Caça de javalis movimenta grupos organizados no sul do Brasil
Legalizada há cinco anos, a prática alimenta o debate sobre o papel da caça na conservação.
Em Santana do Livramento, cidade gaúcha na fronteira com o Uruguai, sou logo avisado: “Aqui se pega javali até no laço!” Estamos em uma espécie de capital brasileira da caça. Nos últimos 20 anos, a região tem sido palco de embates de suínos selvagens com caçadores esportivos e proprietários de terras ansiosos em proteger as plantações e os rebanhos. Entre as espécies invasoras, o javali-europeu (Sus scrofa) está entre as mais danosas.
O problema começou no fim dos anos 1980, quando o javali atravessou naturalmente a fronteira. Mais tarde, o governo brasileiro permitiu a produção de carne de javali em cativeiro. Mas, na Serra Gaúcha, esse modelo acabou sendo um fracasso comercial – o resultado foi a soltura dos animais na natureza. Para piorar, contrabandistas liberaram javalis para induzir a caça esportiva. Combinados, esses fatores fizeram dos javalis uma praga. Com uma taxa de reprodução alta, os bichos logo infestaram os campos.
“O homem é o único predador do javali na natureza”, argumenta Marco Delgado, caçador esportivo de Santana do Livramento. Por isso, diante da pressão crescente de danos ambientais e econômicos, o Ibama emitiu, em 2013, uma instrução normativa consentindo o abate da espécie.
Sob o vento frio da madrugada gaúcha, eu me uno a Delgado e aos seus colegas rumo a uma fazenda na fronteira com o Uruguai. A matilha balança na caçamba da caminhonete, cada cão vestindo um colete contra as presas afiadas dos javalis e uma coleira de rastreamento. O grupo pratica o “estilo uruguaio”, que utiliza cachorros para perseguição e imobilização do javali e apenas uma faca para o abate. O golpe tem que ser certeiro, no coração. Há outros estilos de caça, sem cães, como a busca noturna com farol e a caça de espera. Na primeira, percorrem-se áreas de campo à noite com o auxílio de iluminação artificial para visualizar os javalis, abatidos com tiros a distância. Na caça de espera, utiliza-se uma estrutura elevada coberta, de onde se aguarda a vinda do javali, atraído pela ceva de milho. O uso de cães é muitas vezes questionado devido à violência do embate com os javalis.
O dia ainda nem raiou quando os cães enfim são libertos. Descemos por uma encosta e nos embrenhamos no mato denso e espinhoso. Marco, com ajuda do GPS, mantém o controle de seus cães, guiando-os com diferentes chamados. Eles finalmente localizam, excitados, o rastro de um enorme javali, que, acuado, rompe a linha dos cães e passa perto dos caçadores, sumindo de novo no mato.

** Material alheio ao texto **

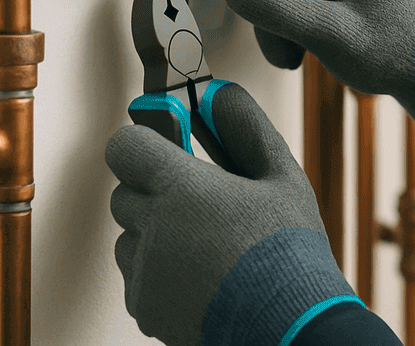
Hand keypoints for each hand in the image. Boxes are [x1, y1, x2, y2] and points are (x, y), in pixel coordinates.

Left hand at [106, 82, 355, 345]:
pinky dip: (160, 270)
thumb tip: (220, 93)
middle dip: (155, 188)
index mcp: (180, 187)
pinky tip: (204, 273)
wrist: (289, 322)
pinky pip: (138, 275)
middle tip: (201, 198)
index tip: (168, 144)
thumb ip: (245, 126)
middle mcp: (151, 227)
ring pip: (129, 235)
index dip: (144, 140)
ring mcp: (144, 272)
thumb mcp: (282, 175)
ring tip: (208, 242)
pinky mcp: (144, 307)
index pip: (124, 146)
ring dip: (156, 231)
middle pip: (125, 190)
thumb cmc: (290, 249)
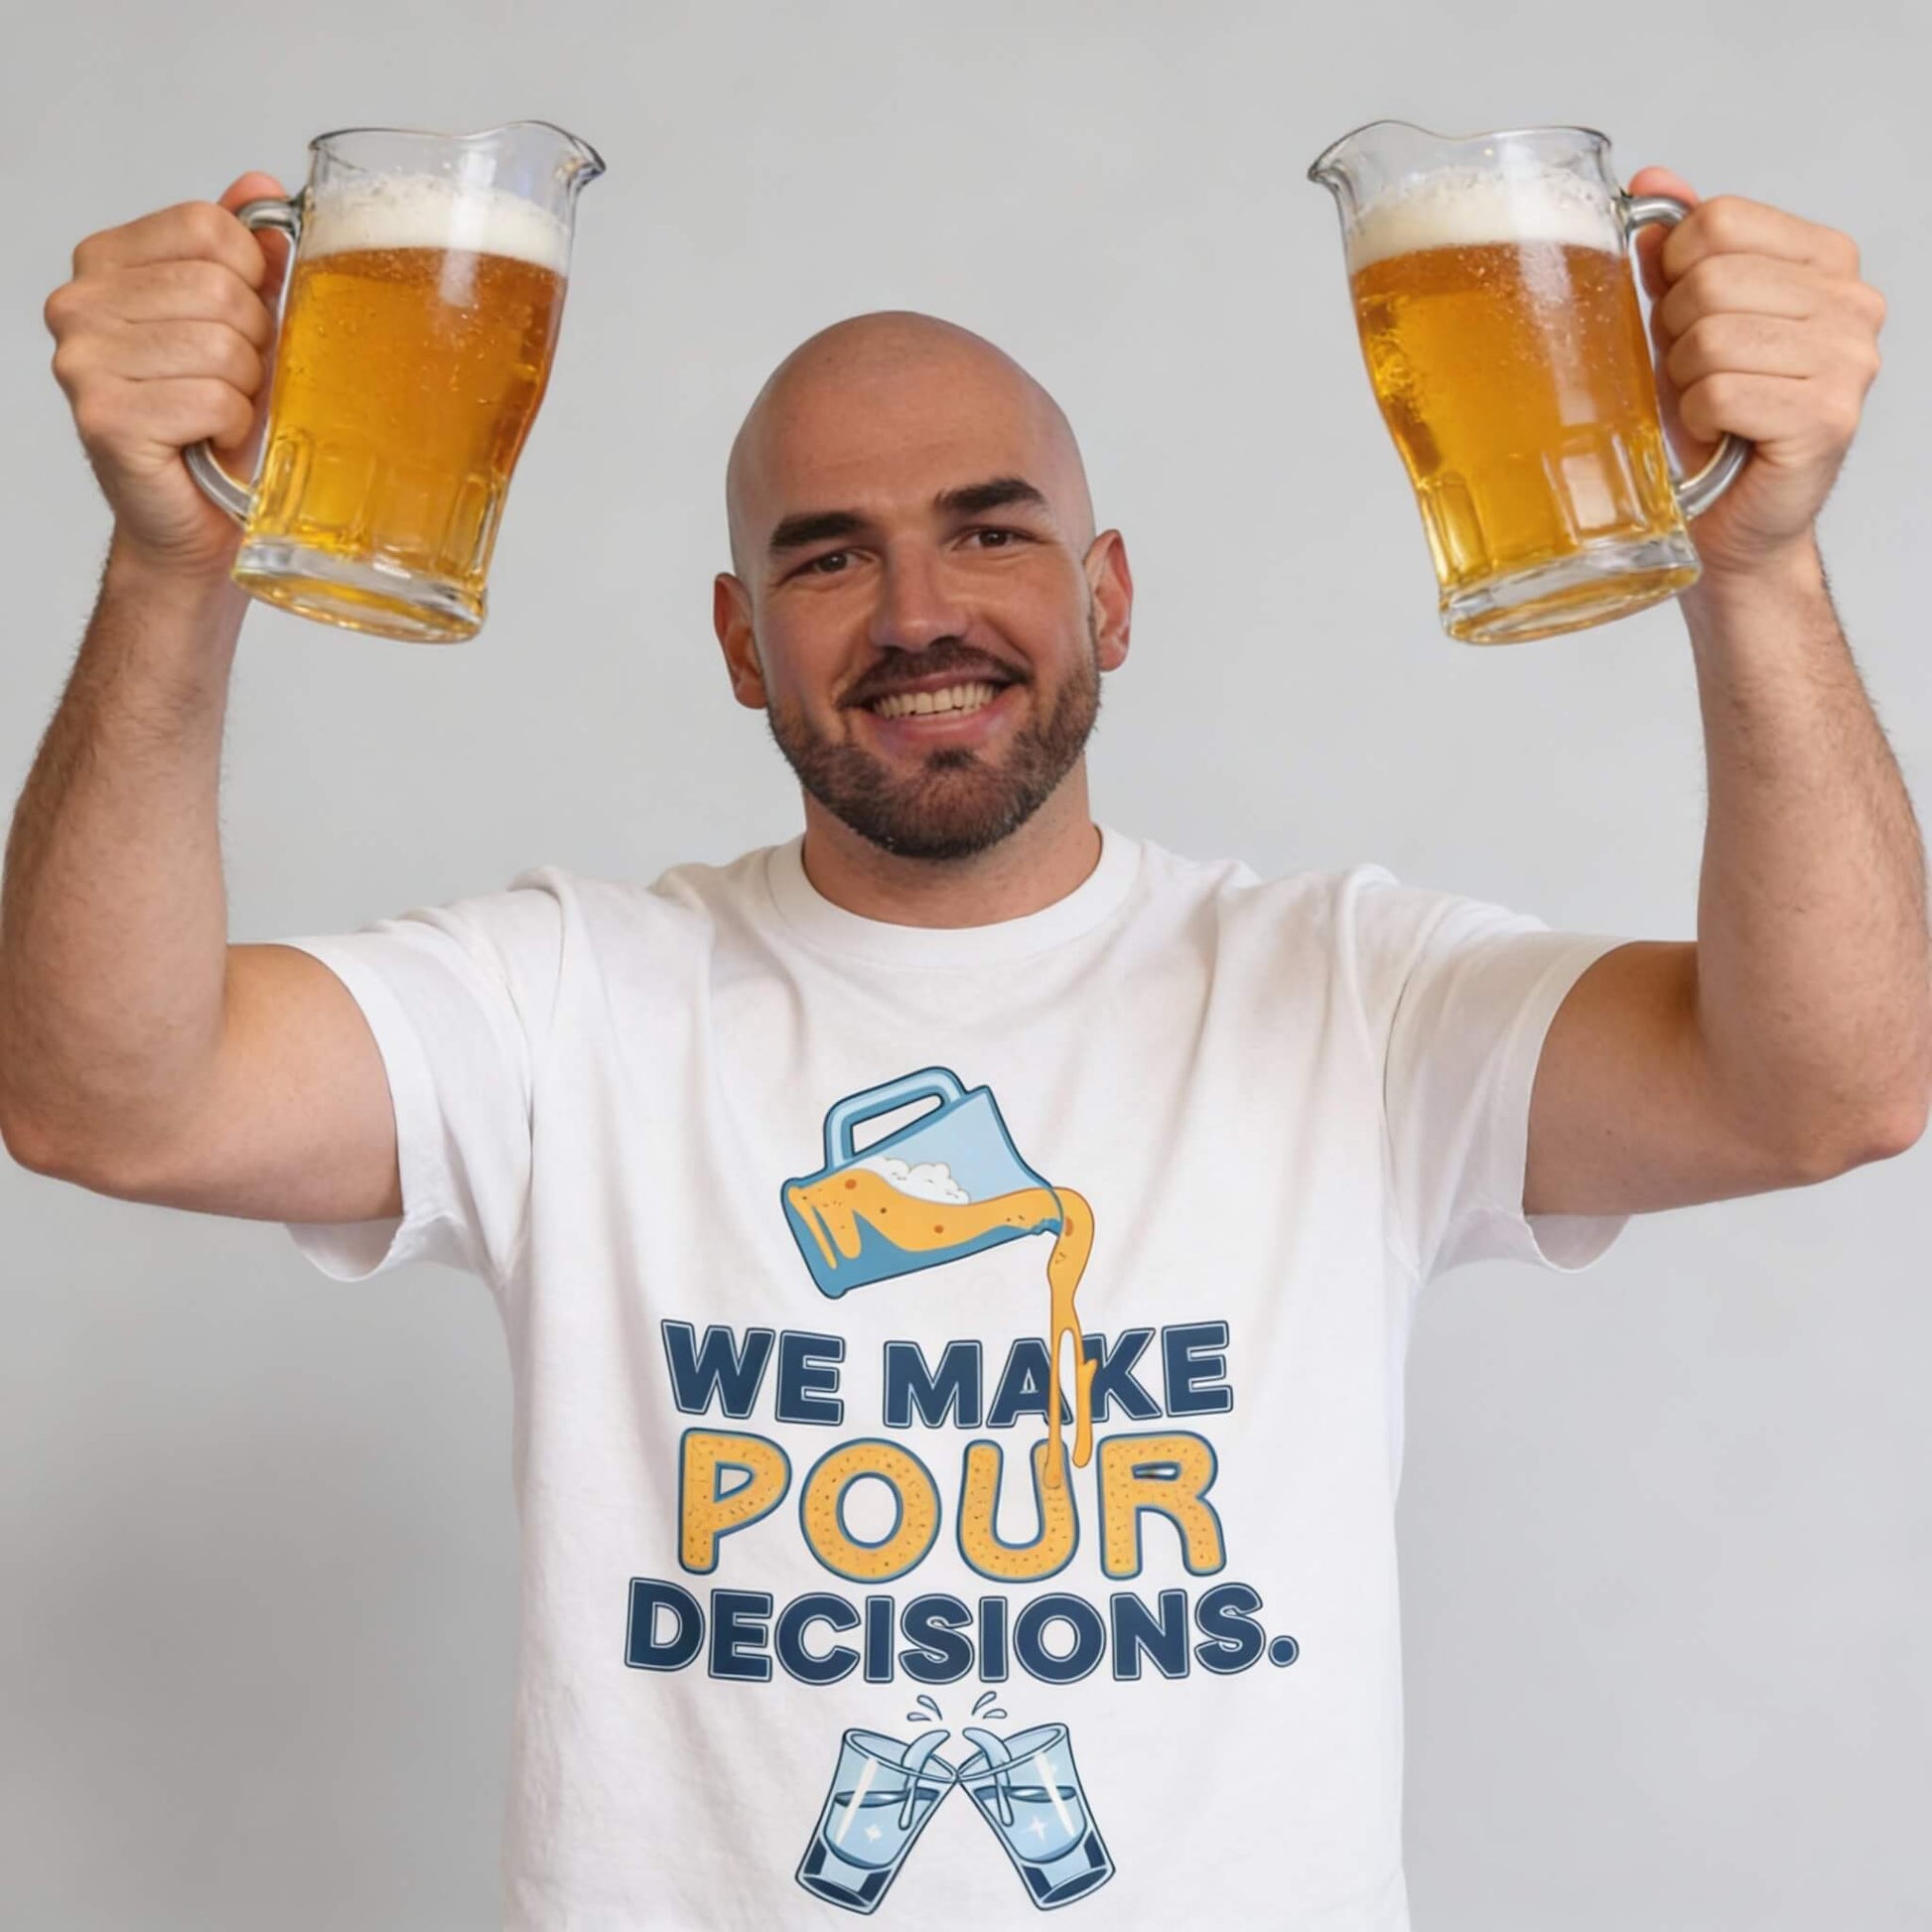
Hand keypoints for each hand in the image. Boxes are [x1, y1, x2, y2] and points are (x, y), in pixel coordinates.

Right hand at [44, 174, 290, 581]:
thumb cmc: (219, 425)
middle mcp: (79, 304)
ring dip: (247, 391)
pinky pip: (214, 398)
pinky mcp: (103, 417)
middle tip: (235, 384)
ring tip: (221, 414)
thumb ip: (244, 257)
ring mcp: (82, 360)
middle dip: (256, 344)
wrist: (198, 520)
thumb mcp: (241, 327)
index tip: (243, 325)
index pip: (208, 225)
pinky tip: (210, 442)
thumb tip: (260, 188)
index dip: (254, 278)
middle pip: (222, 288)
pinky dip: (233, 428)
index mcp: (107, 263)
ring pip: (223, 345)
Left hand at [1630, 167, 1883, 584]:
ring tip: (1708, 406)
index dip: (1674, 269)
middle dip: (1674, 332)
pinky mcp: (1828, 417)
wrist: (1730, 519)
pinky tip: (1719, 434)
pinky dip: (1698, 418)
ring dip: (1685, 381)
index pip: (1721, 218)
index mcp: (1825, 262)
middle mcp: (1853, 302)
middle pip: (1711, 277)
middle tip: (1693, 375)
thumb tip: (1650, 182)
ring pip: (1711, 336)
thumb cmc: (1709, 423)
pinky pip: (1721, 392)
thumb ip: (1676, 254)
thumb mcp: (1682, 325)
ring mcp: (1850, 360)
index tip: (1682, 316)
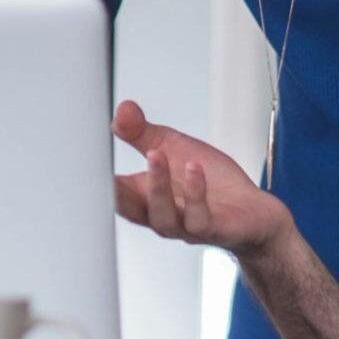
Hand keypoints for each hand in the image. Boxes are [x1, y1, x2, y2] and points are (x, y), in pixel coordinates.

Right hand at [111, 100, 292, 256]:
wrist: (253, 213)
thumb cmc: (211, 185)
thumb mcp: (173, 148)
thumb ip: (142, 132)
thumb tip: (122, 110)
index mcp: (145, 197)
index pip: (112, 191)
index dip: (95, 179)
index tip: (85, 156)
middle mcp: (160, 215)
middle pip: (129, 210)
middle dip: (116, 190)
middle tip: (106, 167)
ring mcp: (185, 225)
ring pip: (162, 216)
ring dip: (157, 185)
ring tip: (156, 154)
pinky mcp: (214, 228)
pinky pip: (198, 217)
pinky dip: (194, 193)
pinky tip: (193, 169)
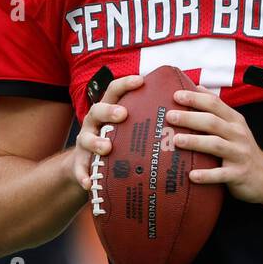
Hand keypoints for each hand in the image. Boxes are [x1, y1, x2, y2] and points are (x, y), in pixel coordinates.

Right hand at [72, 74, 144, 190]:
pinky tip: (89, 183)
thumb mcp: (130, 126)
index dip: (125, 84)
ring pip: (85, 138)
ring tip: (106, 148)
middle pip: (97, 110)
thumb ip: (148, 118)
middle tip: (123, 114)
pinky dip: (83, 175)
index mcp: (108, 109)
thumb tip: (184, 109)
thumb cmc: (119, 140)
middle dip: (109, 111)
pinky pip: (79, 169)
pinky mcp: (79, 162)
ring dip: (95, 142)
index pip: (114, 91)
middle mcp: (94, 122)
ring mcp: (84, 142)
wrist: (88, 164)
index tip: (141, 80)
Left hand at [166, 85, 262, 206]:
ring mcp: (239, 154)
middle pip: (212, 122)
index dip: (195, 98)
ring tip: (177, 140)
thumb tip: (196, 87)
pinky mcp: (238, 174)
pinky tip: (192, 175)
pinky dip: (206, 175)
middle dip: (190, 118)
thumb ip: (217, 108)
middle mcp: (238, 134)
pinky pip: (221, 174)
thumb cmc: (242, 148)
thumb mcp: (234, 125)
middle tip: (171, 116)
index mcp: (234, 121)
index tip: (176, 95)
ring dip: (195, 142)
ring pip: (216, 145)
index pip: (215, 104)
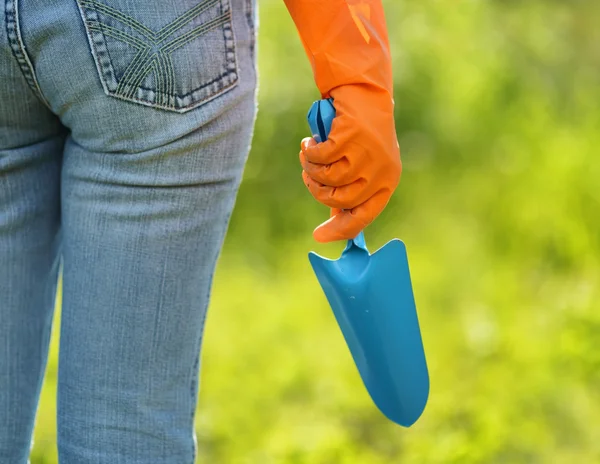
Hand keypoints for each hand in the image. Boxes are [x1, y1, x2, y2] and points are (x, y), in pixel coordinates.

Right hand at [299, 84, 401, 242]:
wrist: (362, 90)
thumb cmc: (360, 131)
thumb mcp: (362, 164)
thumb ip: (351, 190)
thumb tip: (336, 220)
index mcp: (386, 182)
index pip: (363, 218)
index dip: (339, 230)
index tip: (318, 237)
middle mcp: (380, 171)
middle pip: (340, 201)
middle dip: (317, 191)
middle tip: (309, 176)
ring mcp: (367, 155)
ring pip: (327, 180)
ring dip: (311, 170)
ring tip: (308, 156)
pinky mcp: (351, 138)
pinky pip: (320, 159)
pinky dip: (309, 152)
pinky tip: (309, 143)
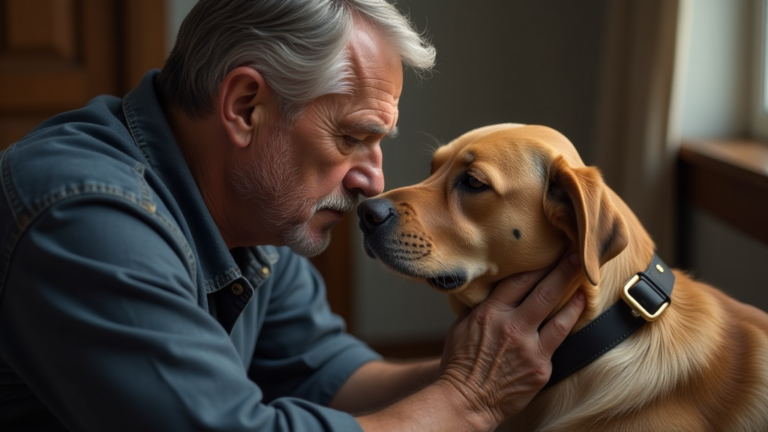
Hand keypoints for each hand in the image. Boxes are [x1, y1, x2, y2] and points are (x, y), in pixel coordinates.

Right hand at [438, 253, 584, 427]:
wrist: (466, 401)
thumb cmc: (460, 364)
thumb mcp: (459, 326)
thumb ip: (477, 306)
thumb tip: (487, 287)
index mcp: (489, 314)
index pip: (519, 280)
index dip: (537, 264)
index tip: (549, 252)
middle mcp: (512, 327)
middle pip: (544, 292)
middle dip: (563, 271)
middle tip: (576, 256)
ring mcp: (529, 348)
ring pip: (560, 317)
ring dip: (575, 297)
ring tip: (585, 283)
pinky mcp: (541, 367)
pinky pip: (559, 341)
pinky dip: (569, 324)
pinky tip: (577, 313)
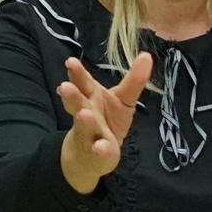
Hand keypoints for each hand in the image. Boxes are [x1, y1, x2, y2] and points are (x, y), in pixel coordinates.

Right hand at [55, 52, 154, 195]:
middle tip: (65, 86)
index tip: (71, 62)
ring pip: (85, 126)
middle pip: (78, 102)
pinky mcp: (99, 152)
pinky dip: (99, 149)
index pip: (82, 83)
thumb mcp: (123, 99)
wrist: (91, 156)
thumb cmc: (107, 120)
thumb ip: (133, 80)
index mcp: (90, 97)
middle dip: (72, 95)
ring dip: (84, 120)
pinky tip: (100, 147)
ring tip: (83, 114)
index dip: (77, 73)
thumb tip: (146, 55)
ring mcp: (91, 133)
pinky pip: (99, 150)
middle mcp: (86, 112)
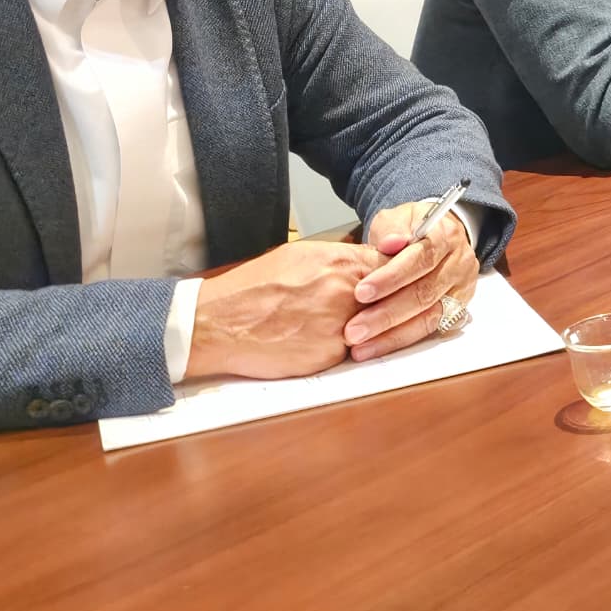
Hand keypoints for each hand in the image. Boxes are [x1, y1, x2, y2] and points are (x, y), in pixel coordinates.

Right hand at [186, 240, 383, 379]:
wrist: (218, 323)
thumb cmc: (253, 289)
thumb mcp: (300, 256)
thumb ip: (340, 259)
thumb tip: (365, 262)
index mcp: (340, 261)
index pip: (391, 266)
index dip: (392, 275)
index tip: (391, 281)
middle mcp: (346, 291)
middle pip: (388, 297)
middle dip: (379, 303)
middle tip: (359, 307)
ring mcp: (340, 324)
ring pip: (371, 326)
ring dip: (361, 327)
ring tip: (323, 323)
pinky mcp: (330, 354)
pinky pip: (348, 350)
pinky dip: (336, 347)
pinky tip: (310, 341)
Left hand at [343, 200, 481, 360]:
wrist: (438, 236)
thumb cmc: (412, 228)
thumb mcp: (400, 217)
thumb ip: (393, 229)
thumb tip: (390, 242)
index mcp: (446, 236)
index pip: (421, 258)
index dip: (391, 277)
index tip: (361, 292)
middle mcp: (459, 264)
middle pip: (425, 293)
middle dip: (386, 314)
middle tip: (354, 330)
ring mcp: (461, 289)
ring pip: (429, 317)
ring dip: (392, 335)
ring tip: (361, 346)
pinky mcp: (457, 309)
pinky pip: (430, 330)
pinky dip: (402, 340)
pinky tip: (378, 347)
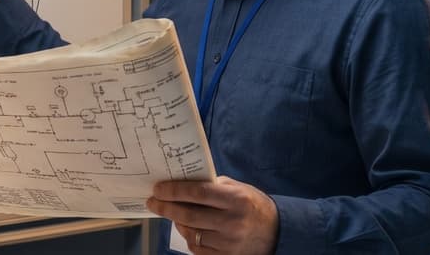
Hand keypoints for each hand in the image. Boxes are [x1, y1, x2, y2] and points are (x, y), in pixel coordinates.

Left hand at [147, 176, 277, 254]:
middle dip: (166, 207)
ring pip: (191, 233)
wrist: (276, 232)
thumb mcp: (238, 188)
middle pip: (189, 215)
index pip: (197, 193)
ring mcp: (229, 242)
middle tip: (153, 202)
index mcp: (235, 199)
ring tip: (172, 214)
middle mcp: (232, 222)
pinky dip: (188, 238)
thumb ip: (213, 185)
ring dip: (177, 222)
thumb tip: (183, 181)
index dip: (174, 191)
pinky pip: (197, 249)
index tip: (158, 189)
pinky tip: (187, 229)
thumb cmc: (252, 205)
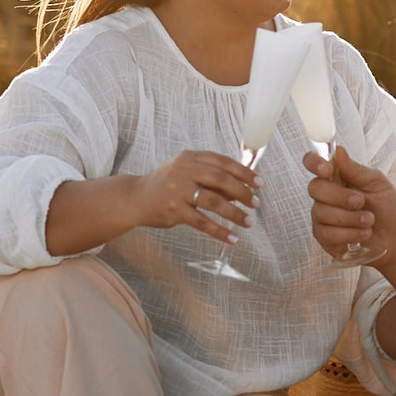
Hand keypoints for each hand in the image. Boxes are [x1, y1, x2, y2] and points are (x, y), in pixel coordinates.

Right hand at [136, 151, 255, 244]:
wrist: (135, 198)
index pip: (223, 162)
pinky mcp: (174, 211)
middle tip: (256, 203)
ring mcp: (178, 191)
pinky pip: (202, 222)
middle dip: (243, 192)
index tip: (259, 183)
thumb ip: (211, 177)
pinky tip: (232, 238)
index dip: (244, 172)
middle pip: (221, 179)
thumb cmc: (167, 185)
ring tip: (248, 222)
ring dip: (235, 213)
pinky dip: (219, 231)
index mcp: (190, 158)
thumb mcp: (187, 173)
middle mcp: (184, 171)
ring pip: (214, 202)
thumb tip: (243, 188)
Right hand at [304, 145, 395, 263]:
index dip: (314, 163)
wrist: (395, 236)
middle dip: (340, 196)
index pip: (313, 162)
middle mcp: (325, 195)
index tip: (327, 170)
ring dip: (350, 218)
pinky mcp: (325, 237)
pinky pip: (326, 234)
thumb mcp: (377, 183)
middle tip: (361, 202)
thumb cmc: (387, 206)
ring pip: (321, 213)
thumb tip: (338, 151)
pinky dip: (349, 234)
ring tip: (369, 221)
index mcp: (336, 176)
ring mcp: (322, 216)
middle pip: (314, 188)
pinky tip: (363, 233)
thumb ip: (356, 170)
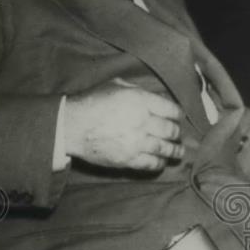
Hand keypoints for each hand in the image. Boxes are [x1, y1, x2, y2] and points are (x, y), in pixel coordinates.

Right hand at [63, 78, 183, 171]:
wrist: (71, 126)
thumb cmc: (90, 102)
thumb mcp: (115, 85)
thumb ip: (137, 90)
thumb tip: (153, 98)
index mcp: (140, 100)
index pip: (171, 110)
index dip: (177, 114)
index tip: (177, 118)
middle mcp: (142, 121)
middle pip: (171, 130)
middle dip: (176, 133)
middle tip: (176, 135)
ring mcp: (136, 142)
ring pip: (165, 148)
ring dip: (175, 151)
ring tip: (178, 152)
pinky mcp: (128, 159)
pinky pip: (151, 163)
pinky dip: (160, 163)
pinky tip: (161, 161)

Os cães ficam exaustos depois de seguir e lutar com o animal selvagem, que ainda assim escapa. O dia terminaria sem outra oportunidade igual.
Em Santana do Livramento, vigora a orientação para produtores e caçadores legalizados da adoção de procedimentos mais responsáveis de caça e o uso de gaiolas de captura para o manejo do javali e o reequilíbrio das questões de conservação. “O aumento da população de javalis colocou pressão em espécies de peixes, répteis, aves e mamíferos”, diz Raul Paixão, responsável pela Área de Preservação Ambiental do Ibirapuitã. As aves que fazem o ninho no solo, como a perdiz e a ema, são afetadas, “além de muitos mamíferos, como o tatu-mulita, a lebre e a capivara”, continua Paixão.
O engenheiro florestal é o único agente na vastidão de Ibirapuitã, lembrando a figura de um xerife solitário. Com mais de 3 mil quilômetros quadrados, a APA engloba vastas planícies de gramíneas entremeadas por capões, matas ciliares, afloramentos rochosos e banhados. Nela estão cerca de 1,2 mil propriedades rurais, onde a principal atividade é a pecuária de rebanhos bovinos, ovinos e equinos. O cenário ideal para a proliferação do javali.
Com o apoio do grupo Javali no Pampa, formado por veterinários e biólogos, Paixão difunde o uso das gaiolas para a caça dentro da APA. Os resultados são animadores. Em 2016, dos mais de 900 javalis pegos no Ibirapuitã, cerca de 200 foram nas 11 gaiolas da reserva. Além de efetivo, o método parece ser também o mais ético.
“É preciso controlar a espécie com melhores técnicas e muita ciência”, diz Paixão. Ainda assim, a erradicação total do javali no país é improvável, argumentam os especialistas.